McGuire’s district encompasses some of the largest marijuana-growing regions in the country. He was opposed to Proposition 64, in part out of his concern over the initiative’s compressed timeline for marijuana regulations.
“Creating a safe and effective market for legal cannabis is more than just licensing businesses,” McGuire said. “This is one of California’s largest agricultural crops and it’s the only one that’s not regulated.”
McGuire’s concerns are understandable.
Under the terms of Prop. 64, there will be 19 license categories for recreational marijuana and taxes on cultivation and sales. A whopping number of state agencies, including those who work on public health, consumer affairs, water, and fish and wildlife, will play a part.
Then there’s California’s 58 counties and 482 cities. The localities will set rules for their communities about whether to accept or say no to storefront businesses or commercial cultivation.

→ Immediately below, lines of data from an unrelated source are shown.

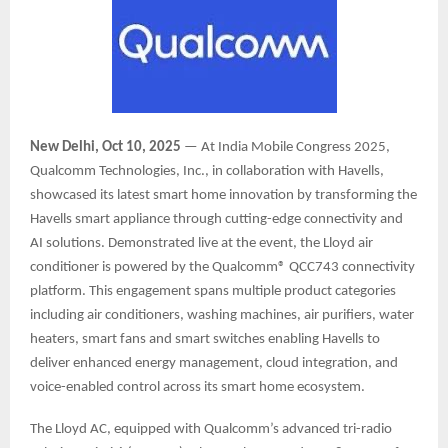
New Delhi, Oct 10, 2025
— At India Mobile Congress 2025,
Qualcomm Technologies, Inc., in collaboration with Havells,
showcased its latest smart home innovation by transforming the
Havells smart appliance through cutting-edge connectivity and
AI solutions. Demonstrated live at the event, the Lloyd air
conditioner is powered by the Qualcomm® QCC743 connectivity
platform. This engagement spans multiple product categories
including air conditioners, washing machines, air purifiers, water
heaters, smart fans and smart switches enabling Havells to
deliver enhanced energy management, cloud integration, and
voice-enabled control across its smart home ecosystem.
The Lloyd AC, equipped with Qualcomm’s advanced tri-radio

The state’s relatively new Bureau of Medical Cannabis Regulation (soon to be the Bureau of Marijuana Control) is confident that California officials will meet the deadline.
“There are a lot of people invested in getting this done,” said bureau spokesperson Alex Traverso. “We’re all working hard, we’re all working in a coordinated fashion, and we have every intention of meeting our goals.”
But as anyone who’s experienced state government timelines can confirm, the process for creating rules can be lengthy and controversial.
For example, the state has yet to develop a computer system for tracking cannabis. Something as simple as a new software program gets infinitely more complicated when you consider the state’s long timelines for drafting proposals, selecting vendors, and completing a statewide rollout.
On Monday, the state Senate launched a series of oversight hearings into the cannabis regulations process. Good. Californians must also know that, even with everyone in state government working to make the launch of legal cannabis successful, there will be plenty of bumps along the way.